|Name: _________________________||Period: ___________________|
This test consists of 5 short answer questions, 10 short essay questions, and 1 (of 3) essay topics.
Short Answer Questions
1. Why did Renaissance humanists attempt to suppress oaths and profanities?
2. What were "street cries"?
3. Bakhtin connects Medieval "seriousness" most closely to:
4. Bakhtin thinks that life is:
5. What does the "form" of any kind of art express?
Short Essay Questions
1. What was Bakhtin's relationship with the Russian Union of Writers?
2. What was the general perception of laughter in the Renaissance?
3. What is the underlying nature of all of Rabelais' images?
4. In general, what happened to the use of humor in literature after Rabelais' time?
5. How is Bakhtin's book "double-voiced," as Michael Holquist asserts it is?
6. How is degradation expressed, in terms of Rabelais' grotesque realism?
7. Describe the Catchpoles and what they symbolize.
8. What was Rabelais' relationship with the fairs based upon?
9. What was the "feast of fools," and why was it a particularly festive laughter in the Middle Ages?

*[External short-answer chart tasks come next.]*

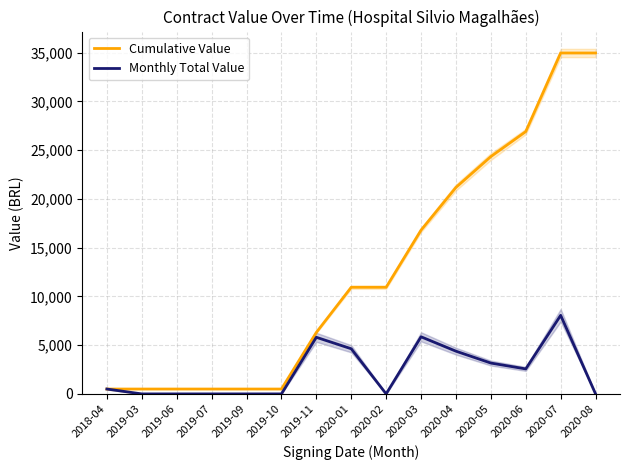

What is the average value of the Monthly Total Value series?

2331.5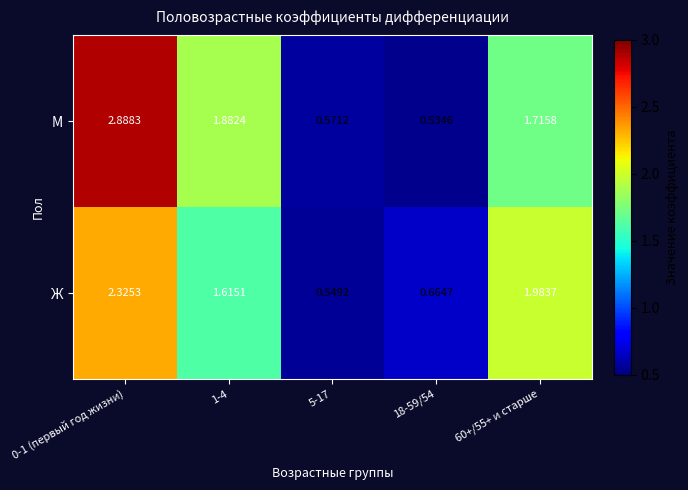

Rank the series by their maximum value, from highest to lowest.

М, Ж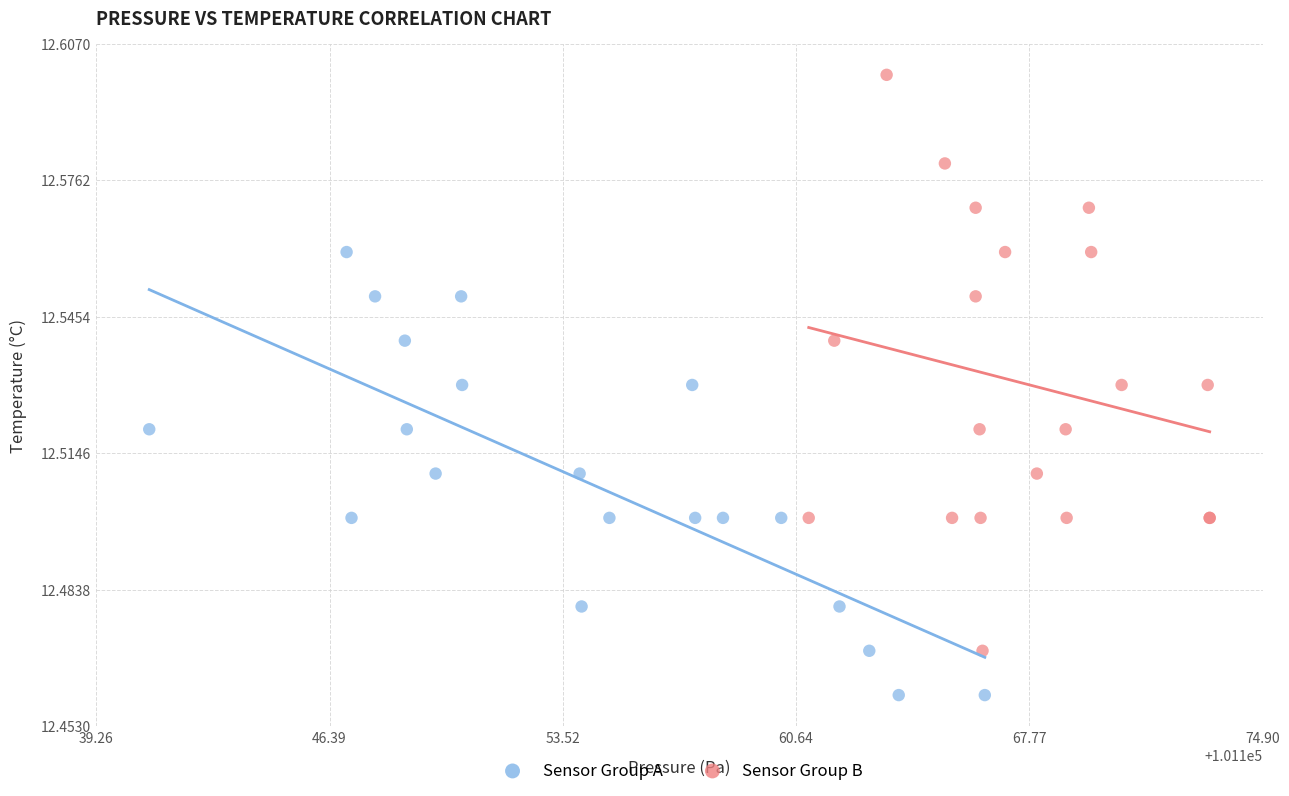

Which series contains the highest Y value?

Sensor Group B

10. How are being drenched in urine or covered in excrement treated in Rabelais' novel?
Write an essay for ONE of the following topics:
Essay Topic 1
Discuss the nature of Medieval and Renaissance popular dramatic forms. On what occasions were performances held? What genre were these performances, and what was their common subject matter? What does Bakhtin mean when he asserts that such performances had no "footlights"? Citing examples from the text, explore the theme of universalism in these dramas.
Essay Topic 2
Explain the role that herbalists, druggists, and physicians occupied in Renaissance France, and how Bakhtin incorporates them into his study of the marketplace in Rabelais' novel. How does Bakhtin relate the material body to physicians and medicine? How does Rabelais portray bodily ailments, physicians, heath, life, death, and birth?
Essay Topic 3
Explore Bakhtin's study of language in Rabelais. What is "vernacular" or "colloquial" language? How is it different from "official" languages, like that of the Church or of the monarchy? How is verbal communication different from written communication, and who or what does each type of communication serve? How does Rabelais keep his language lively and never dull? How does Rabelais transform names, nicknames, proper nouns, and all other forms of speech?